The solution is for launchpad to do as safenode-manager and upgrade one node and restart it immediately then move onto the next. If safenode-manager kills all at once then restarts then it should do it one at a time as well
This way the time is in terms of a minute or two which should not see it shunned by any other node.
Temp shunning is another attack vector. In blackout situations or long term stoppage then the node should know from its logs it was stopped for a long time and use the old secret_key to decode its record_store and restart with new secret_key for a new peer_id and re-encode its record_store while offering up its records.
It doesn’t work like that. If you redirected ports in the router and did not set them in the LP, it does not know that there are redirected ports and uses random ones.
I was pretty sure safenode-manager did the upgrade one node at a time, restarting the node in the process (stop, upgrade, start for each node in turn).

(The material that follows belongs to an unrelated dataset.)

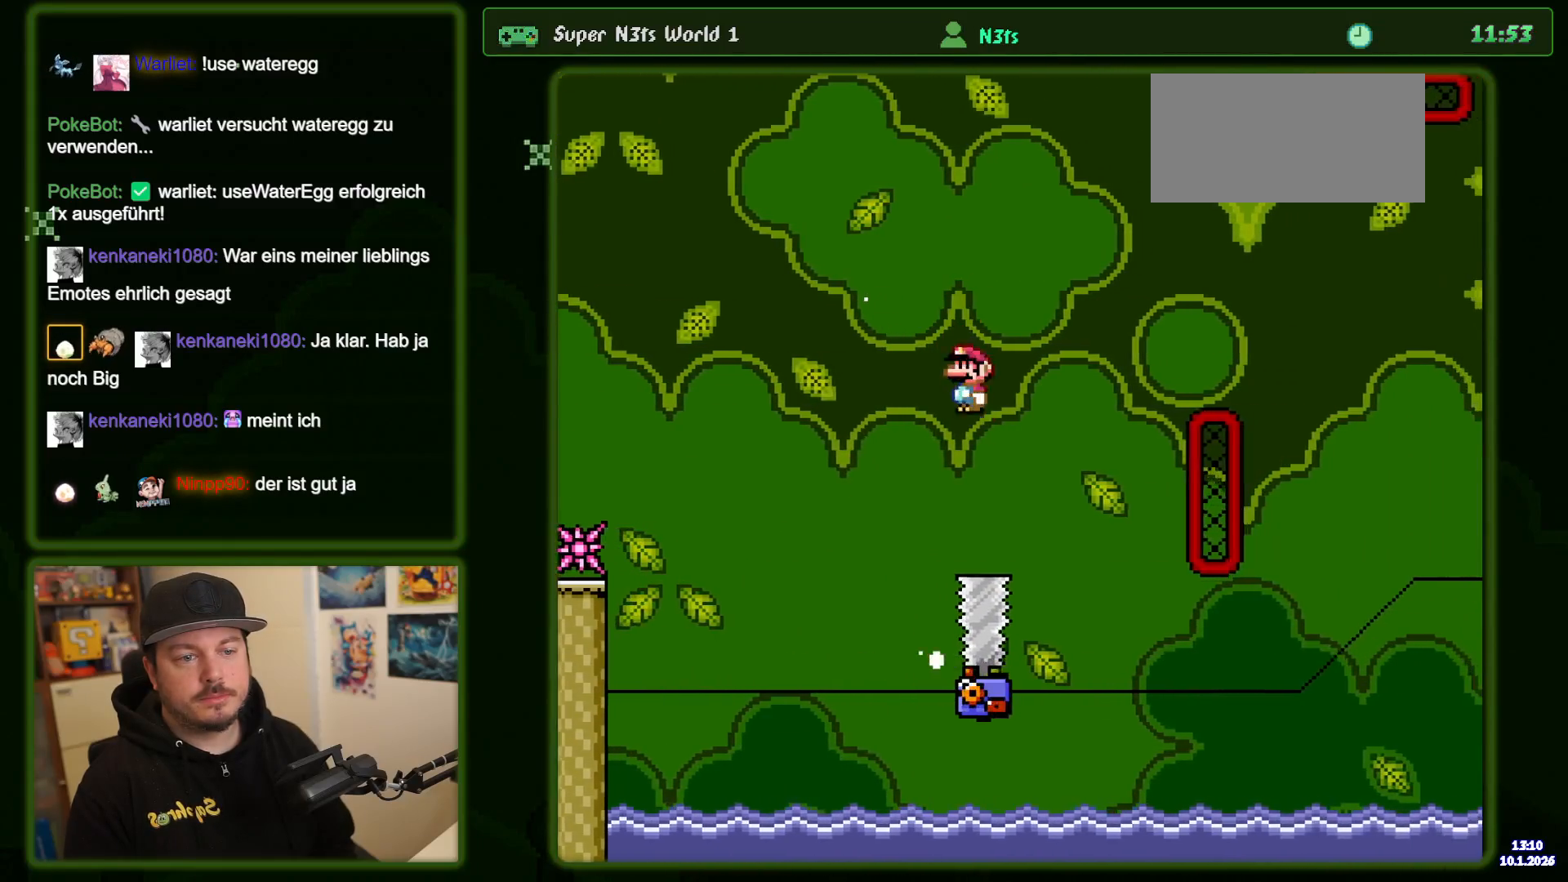
{"buttons": ["A", "DPAD_RIGHT"], "events": [[50, "DPAD_RIGHT", "down"], [150, "DPAD_RIGHT", "up"], [367, "DPAD_RIGHT", "down"]]}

Its in the quote I quoted. Launchpad leaves the nodes stopped and the user has to start all the nodes again with ctrl+s
And you seemed to be saying the safenode-manager is leaving them started since that’d be the way to process one at a time since the node program is sitting in the .local/bin directory and just download new version sitting it there.
Or are you saying safenode-manager also leaves the nodes stopped and the user has to do a safenode-manager start command again
Leaving them stopped was changed, so I am pretty sure that description is outdated now. But, even if they were left stopped, they are still being processed for upgrade one at a time, in sequence.
Yeah, as far as I’m aware, they do now. So the description is outdated. We discussed changing it on a call we had before we released the latest version.
Edit: the node manager always did this, but for some reason the launchpad opted to leave them stopped. It was the behaviour of the launchpad that changed.